Lic. José Antonio Guardado Martínez
[email protected]

Dentro de la iniciativa o conglomerado empresarial de la República de Guatemala existe un fenómeno que en esta ocasión no quiero dejar de mencionar y es el caso que como miembro de la comunidad migrante o del reducido grupo de refugiados que en coordinación con la Oficina del Alto Comisionado de las Naciones Unidas para Refugiados –ACNUR–, un 6 de febrero de 2019 decidí tocar la puerta para solicitar una oportunidad laboral, logrando que esa puerta se abriera más que todo respetando las leyes laborales de este país, en el sentido que no importa credo, raza y origen para ser contratado y ser parte de su personal.

Por hoy hago mención y porque su propietario nunca ha olvidado que sus padres fueron migrantes y que todas esas vicisitudes que se viven como parte de esa comunidad no deben fomentarse.

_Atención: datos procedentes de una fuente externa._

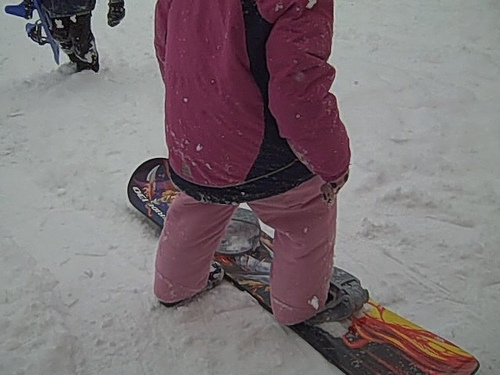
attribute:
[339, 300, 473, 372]
design — yellow, red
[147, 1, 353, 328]
boy — Litle , little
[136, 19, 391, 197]
coat — pink, black, winter coat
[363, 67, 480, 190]
snow — white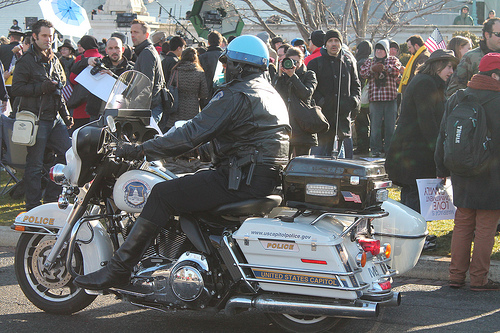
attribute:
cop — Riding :
[67, 32, 294, 289]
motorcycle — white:
[3, 121, 459, 301]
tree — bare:
[297, 0, 398, 52]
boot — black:
[73, 216, 158, 290]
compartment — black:
[277, 153, 384, 209]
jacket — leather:
[132, 73, 293, 173]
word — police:
[21, 215, 55, 227]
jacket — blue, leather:
[145, 82, 311, 189]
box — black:
[277, 152, 393, 214]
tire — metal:
[7, 224, 122, 318]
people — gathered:
[6, 31, 498, 171]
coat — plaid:
[358, 54, 404, 104]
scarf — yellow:
[396, 44, 426, 83]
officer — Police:
[76, 33, 289, 290]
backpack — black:
[434, 94, 495, 174]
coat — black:
[173, 86, 326, 191]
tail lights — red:
[362, 223, 404, 266]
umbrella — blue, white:
[39, 0, 91, 40]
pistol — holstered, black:
[211, 144, 256, 191]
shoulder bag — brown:
[11, 97, 44, 147]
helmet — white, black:
[201, 29, 269, 73]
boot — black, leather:
[68, 216, 162, 291]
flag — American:
[337, 186, 362, 208]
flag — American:
[423, 23, 447, 57]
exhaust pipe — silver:
[229, 290, 396, 313]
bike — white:
[28, 193, 362, 300]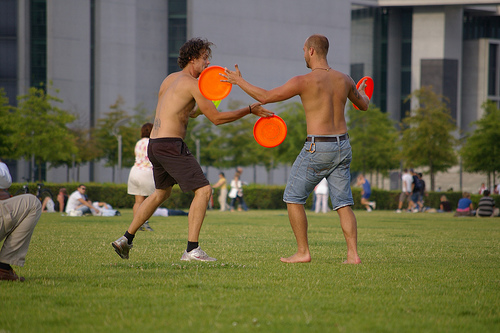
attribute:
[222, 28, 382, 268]
man — shoeless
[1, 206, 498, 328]
field — large, green, grassy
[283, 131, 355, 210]
shorts — blue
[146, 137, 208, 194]
shorts — black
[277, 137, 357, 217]
shorts — blue, denim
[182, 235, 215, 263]
shoes — silver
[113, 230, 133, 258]
shoes — silver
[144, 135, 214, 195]
shorts — dark gray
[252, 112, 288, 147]
frisbee — circular, orange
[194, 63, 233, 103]
frisbee — orange, plastic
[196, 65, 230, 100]
frisbee — orange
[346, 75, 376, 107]
frisbee — orange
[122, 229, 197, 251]
socks — black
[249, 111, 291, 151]
frisbee — orange, plastic, circular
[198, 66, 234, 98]
frisbee — orange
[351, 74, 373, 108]
frisbee — orange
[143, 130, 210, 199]
shorts — black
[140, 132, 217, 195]
shorts — maroon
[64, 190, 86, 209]
shirt — white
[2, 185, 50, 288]
pants — beige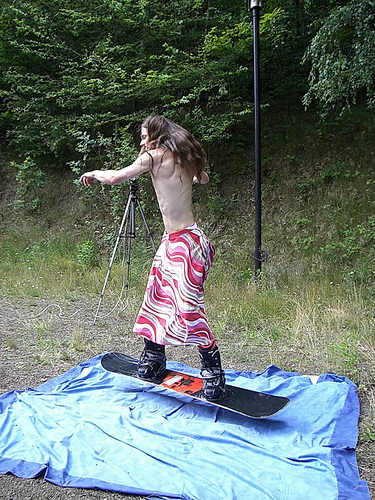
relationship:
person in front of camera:
[77, 113, 226, 397] [93, 177, 157, 325]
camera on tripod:
[93, 177, 157, 325] [90, 197, 159, 325]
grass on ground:
[2, 235, 375, 390] [0, 123, 374, 497]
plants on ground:
[1, 130, 374, 270] [0, 123, 374, 497]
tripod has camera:
[90, 197, 159, 325] [93, 177, 157, 325]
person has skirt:
[77, 113, 226, 397] [130, 223, 218, 348]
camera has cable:
[93, 177, 157, 325] [17, 227, 131, 319]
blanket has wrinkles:
[3, 353, 370, 498] [0, 350, 371, 498]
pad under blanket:
[301, 373, 320, 384] [3, 353, 370, 498]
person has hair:
[77, 113, 226, 397] [141, 112, 211, 184]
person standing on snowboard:
[77, 113, 226, 397] [100, 351, 290, 419]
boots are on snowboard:
[134, 338, 229, 401] [100, 351, 290, 419]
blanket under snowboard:
[3, 353, 370, 498] [100, 351, 290, 419]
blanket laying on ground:
[3, 353, 370, 498] [0, 123, 374, 497]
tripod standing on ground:
[90, 197, 159, 325] [0, 123, 374, 497]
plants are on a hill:
[1, 130, 374, 270] [0, 80, 373, 281]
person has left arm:
[77, 113, 226, 397] [76, 151, 154, 189]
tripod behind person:
[90, 197, 159, 325] [77, 113, 226, 397]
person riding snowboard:
[77, 113, 226, 397] [100, 351, 290, 419]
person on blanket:
[77, 113, 226, 397] [3, 353, 370, 498]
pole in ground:
[249, 0, 263, 288] [0, 123, 374, 497]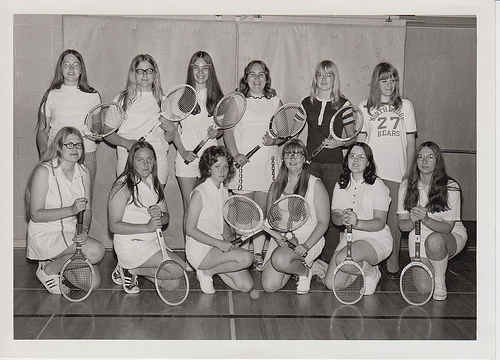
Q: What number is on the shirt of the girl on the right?
A: 27.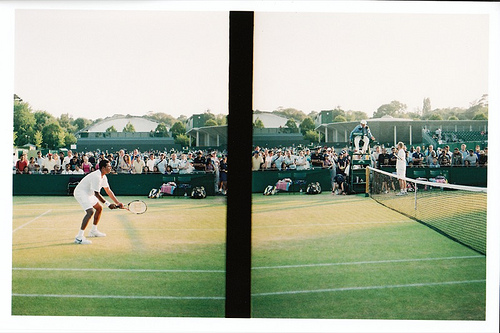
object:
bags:
[262, 185, 279, 196]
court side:
[15, 156, 385, 197]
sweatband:
[103, 201, 111, 207]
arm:
[92, 175, 110, 207]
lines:
[12, 292, 225, 301]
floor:
[27, 237, 497, 316]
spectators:
[72, 164, 84, 175]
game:
[13, 159, 429, 297]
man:
[72, 159, 124, 245]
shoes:
[74, 238, 92, 245]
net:
[367, 165, 488, 257]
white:
[72, 169, 110, 210]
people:
[168, 153, 180, 173]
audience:
[19, 138, 480, 191]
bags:
[172, 183, 193, 197]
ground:
[22, 190, 471, 311]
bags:
[305, 180, 323, 195]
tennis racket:
[109, 200, 147, 215]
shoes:
[88, 230, 105, 236]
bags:
[147, 188, 166, 199]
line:
[13, 256, 477, 274]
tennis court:
[24, 192, 483, 322]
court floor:
[24, 190, 480, 322]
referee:
[349, 120, 375, 154]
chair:
[352, 136, 370, 155]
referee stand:
[344, 137, 374, 195]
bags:
[160, 181, 177, 195]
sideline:
[19, 168, 484, 194]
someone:
[394, 141, 409, 196]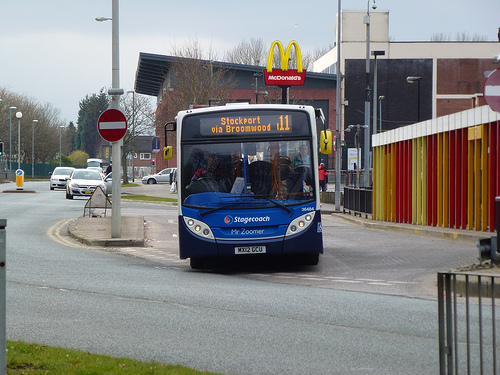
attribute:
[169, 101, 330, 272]
bus — blue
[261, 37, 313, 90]
sign — yellow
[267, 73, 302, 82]
mcdonald — yellow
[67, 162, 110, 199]
car — white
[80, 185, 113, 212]
sign — triangular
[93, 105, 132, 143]
sign — round, red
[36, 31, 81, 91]
sky — white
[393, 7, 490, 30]
sky — baby blue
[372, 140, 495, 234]
wall — multi-colored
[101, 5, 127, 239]
pole — tall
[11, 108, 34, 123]
lamp — off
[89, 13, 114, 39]
streetlight — off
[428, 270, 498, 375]
fence — metal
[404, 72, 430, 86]
streetlight — off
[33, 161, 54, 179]
fence — green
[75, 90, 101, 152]
tree — green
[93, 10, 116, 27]
streetlight — gray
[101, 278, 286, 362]
street — gray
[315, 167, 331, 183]
jacket — red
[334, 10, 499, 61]
roof — white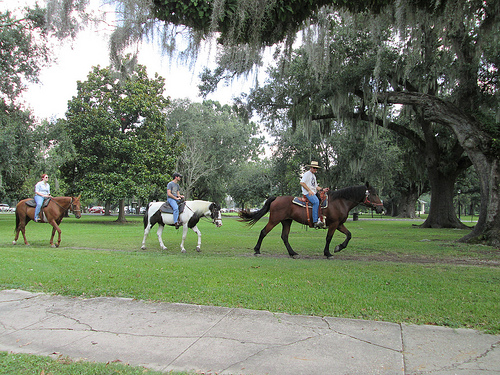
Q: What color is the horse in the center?
A: White and black.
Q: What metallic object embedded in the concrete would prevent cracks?
A: Rebar.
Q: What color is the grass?
A: Green.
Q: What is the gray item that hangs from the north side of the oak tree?
A: Moss.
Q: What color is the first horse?
A: Brown.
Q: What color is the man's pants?
A: Blue.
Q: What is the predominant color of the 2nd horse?
A: White.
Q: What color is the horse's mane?
A: Black.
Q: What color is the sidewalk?
A: Grey.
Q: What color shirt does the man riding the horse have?
A: White.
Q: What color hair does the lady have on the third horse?
A: Red.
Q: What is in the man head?
A: Hat.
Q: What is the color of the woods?
A: Brown.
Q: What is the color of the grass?
A: Green.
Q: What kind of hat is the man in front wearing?
A: Cowboy hat.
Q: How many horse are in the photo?
A: 3.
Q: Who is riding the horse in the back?
A: A woman.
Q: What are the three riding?
A: Horses.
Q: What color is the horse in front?
A: Brown.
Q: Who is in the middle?
A: A man.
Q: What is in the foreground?
A: A sidewalk.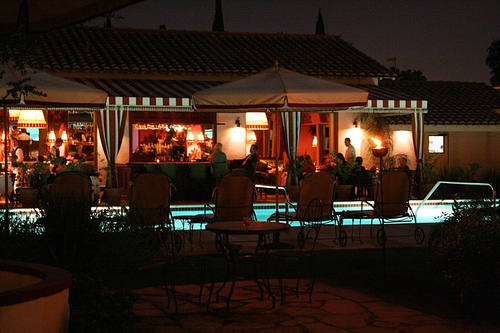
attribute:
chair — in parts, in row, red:
[124, 170, 182, 221]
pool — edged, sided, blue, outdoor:
[410, 187, 484, 224]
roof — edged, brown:
[37, 28, 394, 81]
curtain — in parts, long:
[96, 104, 130, 186]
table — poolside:
[209, 215, 294, 310]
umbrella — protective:
[184, 56, 372, 125]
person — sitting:
[244, 143, 265, 173]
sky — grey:
[352, 0, 490, 60]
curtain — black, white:
[408, 110, 431, 161]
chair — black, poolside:
[348, 167, 428, 240]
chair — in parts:
[284, 165, 352, 241]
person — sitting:
[351, 156, 376, 182]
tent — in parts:
[85, 78, 190, 106]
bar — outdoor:
[126, 125, 220, 170]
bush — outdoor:
[444, 206, 499, 284]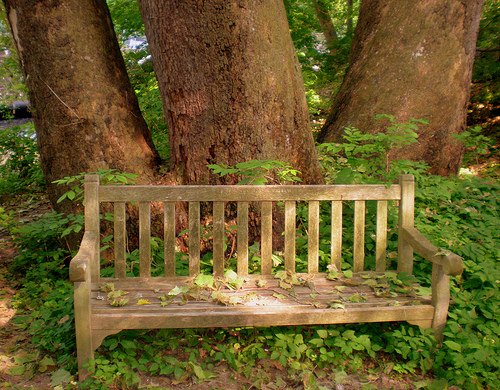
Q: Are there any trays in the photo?
A: No, there are no trays.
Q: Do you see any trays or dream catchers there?
A: No, there are no trays or dream catchers.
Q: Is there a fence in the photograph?
A: No, there are no fences.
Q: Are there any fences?
A: No, there are no fences.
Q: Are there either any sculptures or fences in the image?
A: No, there are no fences or sculptures.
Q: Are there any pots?
A: No, there are no pots.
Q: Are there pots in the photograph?
A: No, there are no pots.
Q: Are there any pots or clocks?
A: No, there are no pots or clocks.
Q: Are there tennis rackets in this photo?
A: No, there are no tennis rackets.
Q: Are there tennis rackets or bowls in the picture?
A: No, there are no tennis rackets or bowls.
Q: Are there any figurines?
A: No, there are no figurines.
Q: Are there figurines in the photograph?
A: No, there are no figurines.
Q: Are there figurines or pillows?
A: No, there are no figurines or pillows.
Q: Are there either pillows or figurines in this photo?
A: No, there are no figurines or pillows.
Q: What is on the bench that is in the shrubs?
A: The leaves are on the bench.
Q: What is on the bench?
A: The leaves are on the bench.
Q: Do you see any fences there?
A: No, there are no fences.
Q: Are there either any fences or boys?
A: No, there are no fences or boys.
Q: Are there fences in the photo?
A: No, there are no fences.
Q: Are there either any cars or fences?
A: No, there are no fences or cars.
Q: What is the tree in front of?
A: The tree is in front of the shrubs.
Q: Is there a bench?
A: Yes, there is a bench.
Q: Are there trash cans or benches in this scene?
A: Yes, there is a bench.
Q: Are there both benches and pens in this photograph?
A: No, there is a bench but no pens.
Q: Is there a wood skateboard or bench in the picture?
A: Yes, there is a wood bench.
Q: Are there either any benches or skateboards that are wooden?
A: Yes, the bench is wooden.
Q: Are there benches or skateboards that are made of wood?
A: Yes, the bench is made of wood.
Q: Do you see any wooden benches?
A: Yes, there is a wood bench.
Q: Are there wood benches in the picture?
A: Yes, there is a wood bench.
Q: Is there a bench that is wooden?
A: Yes, there is a bench that is wooden.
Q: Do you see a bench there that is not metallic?
A: Yes, there is a wooden bench.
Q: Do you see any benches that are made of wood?
A: Yes, there is a bench that is made of wood.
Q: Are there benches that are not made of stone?
A: Yes, there is a bench that is made of wood.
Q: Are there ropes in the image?
A: No, there are no ropes.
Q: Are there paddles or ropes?
A: No, there are no ropes or paddles.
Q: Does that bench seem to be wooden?
A: Yes, the bench is wooden.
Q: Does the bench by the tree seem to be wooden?
A: Yes, the bench is wooden.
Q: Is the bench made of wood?
A: Yes, the bench is made of wood.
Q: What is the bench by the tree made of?
A: The bench is made of wood.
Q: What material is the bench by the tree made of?
A: The bench is made of wood.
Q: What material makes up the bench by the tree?
A: The bench is made of wood.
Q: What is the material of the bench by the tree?
A: The bench is made of wood.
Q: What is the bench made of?
A: The bench is made of wood.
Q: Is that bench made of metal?
A: No, the bench is made of wood.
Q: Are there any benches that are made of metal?
A: No, there is a bench but it is made of wood.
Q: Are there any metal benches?
A: No, there is a bench but it is made of wood.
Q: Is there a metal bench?
A: No, there is a bench but it is made of wood.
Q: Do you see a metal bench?
A: No, there is a bench but it is made of wood.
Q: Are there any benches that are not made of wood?
A: No, there is a bench but it is made of wood.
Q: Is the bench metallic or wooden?
A: The bench is wooden.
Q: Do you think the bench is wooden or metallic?
A: The bench is wooden.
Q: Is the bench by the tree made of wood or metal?
A: The bench is made of wood.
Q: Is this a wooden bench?
A: Yes, this is a wooden bench.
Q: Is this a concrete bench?
A: No, this is a wooden bench.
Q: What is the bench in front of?
A: The bench is in front of the plant.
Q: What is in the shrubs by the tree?
A: The bench is in the bushes.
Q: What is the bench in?
A: The bench is in the shrubs.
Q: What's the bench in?
A: The bench is in the shrubs.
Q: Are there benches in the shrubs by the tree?
A: Yes, there is a bench in the bushes.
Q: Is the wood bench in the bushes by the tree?
A: Yes, the bench is in the shrubs.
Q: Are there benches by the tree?
A: Yes, there is a bench by the tree.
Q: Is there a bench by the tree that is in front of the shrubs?
A: Yes, there is a bench by the tree.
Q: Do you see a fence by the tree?
A: No, there is a bench by the tree.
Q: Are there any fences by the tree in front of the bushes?
A: No, there is a bench by the tree.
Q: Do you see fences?
A: No, there are no fences.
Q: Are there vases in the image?
A: No, there are no vases.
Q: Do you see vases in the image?
A: No, there are no vases.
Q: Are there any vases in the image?
A: No, there are no vases.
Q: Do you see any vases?
A: No, there are no vases.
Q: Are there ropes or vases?
A: No, there are no vases or ropes.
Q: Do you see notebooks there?
A: No, there are no notebooks.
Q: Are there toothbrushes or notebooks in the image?
A: No, there are no notebooks or toothbrushes.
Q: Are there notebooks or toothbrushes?
A: No, there are no notebooks or toothbrushes.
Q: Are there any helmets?
A: No, there are no helmets.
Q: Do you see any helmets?
A: No, there are no helmets.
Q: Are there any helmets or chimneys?
A: No, there are no helmets or chimneys.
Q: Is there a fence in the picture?
A: No, there are no fences.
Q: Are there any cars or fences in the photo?
A: No, there are no fences or cars.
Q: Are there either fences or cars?
A: No, there are no fences or cars.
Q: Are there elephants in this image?
A: No, there are no elephants.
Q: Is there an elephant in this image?
A: No, there are no elephants.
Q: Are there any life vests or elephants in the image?
A: No, there are no elephants or life vests.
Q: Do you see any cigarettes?
A: No, there are no cigarettes.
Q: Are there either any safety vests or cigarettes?
A: No, there are no cigarettes or safety vests.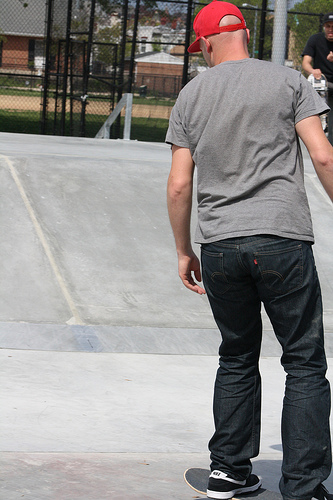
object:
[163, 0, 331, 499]
man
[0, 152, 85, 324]
line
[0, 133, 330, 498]
concrete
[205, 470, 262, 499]
sneaker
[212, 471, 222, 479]
logo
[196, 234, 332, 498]
pants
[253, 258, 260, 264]
tag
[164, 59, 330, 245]
shirt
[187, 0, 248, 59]
hat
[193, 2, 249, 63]
head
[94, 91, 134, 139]
railing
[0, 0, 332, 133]
fence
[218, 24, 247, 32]
fastener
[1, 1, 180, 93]
house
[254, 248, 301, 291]
pocket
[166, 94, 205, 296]
arm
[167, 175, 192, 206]
elbow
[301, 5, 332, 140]
man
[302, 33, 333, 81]
shirt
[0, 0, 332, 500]
skate park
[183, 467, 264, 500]
skateboard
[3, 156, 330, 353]
ramp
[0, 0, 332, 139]
background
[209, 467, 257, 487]
tape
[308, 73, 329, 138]
skateboard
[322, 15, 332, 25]
hat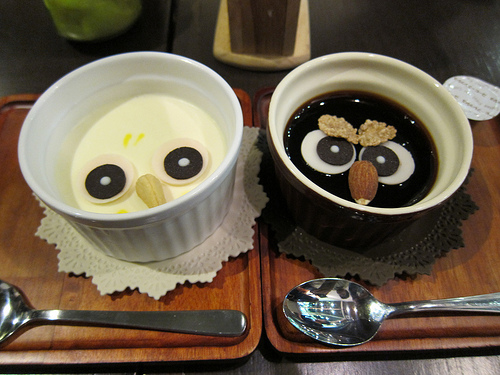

Ese día y fecha son inolvidables para mí y recuerdo cuando un subalterno o director corriera una entrevista con mi persona para poder ofrecer y darme una posición laboral como Consultor en Prenecesidad de la Corporación y/o Capillas Forestiere, cuyo propietario es el varón o gran hombre don Manolo Acevedo Alcázar.

Ofrecimiento que no menosprecié, y que por hoy es digno de mención al grado que la confianza depositada en mi  persona no ha sido en vano. Esta empresa o corporación demuestra que no importa el país de origen o nacionalidad de un ser humano para ser contado como empleado de ellos.

Y por ende, el día 16 del presente mes y año se me homenajea por la capacidad demostrada como un migrante o refugiado, condecorando el esfuerzo y capacidad demostrada al colocar en mi pecho y corazón herido, una medalla que la dedico a la comunidad migrante y que será guardada como una presea de gran valor empresarial y que para toda persona humana merece respeto y alta estima.

Pero como miembro de la comunidad migrante el reconocer es más que un orgullo y obligación marcado y le digo: “Gracias don Manolo Acevedo Alcázar por ser respetuoso y cumplidor de las leyes laborales de su país, pero también por esa calidad humana que sabe transmitir a todos sus subalternos dentro de su gran empresa –”Loor a Capillas Forestiere”– de Guatemala. Pocas o selectas empresas dan oportunidades laborales a refugiados o migrantes como lo hace Capillas Forestiere dentro de la iniciativa privada de Guatemala.

Hago un llamado a todo el sector empresarial que en lugar de marginar o cerrar puertas ante el toque de migrantes solicitando una posición laboral, tomen el ejemplo y cumplan con la ley y tratados o  convenios internacionales, y a la misma Oficina del Alto Comisionado de las Naciones Unidas para Refugiados –ACNUR– que sepa y vaya dando sitiales de gran reconocimiento a empresas como esta que me honro en representar. Muchas gracias Capillas Forestiere y/o don Manolo Acevedo Alcázar y a todo su grupo gerencial por ser respetuosos y cumplidores de las leyes laborales. Salud a todos y todas.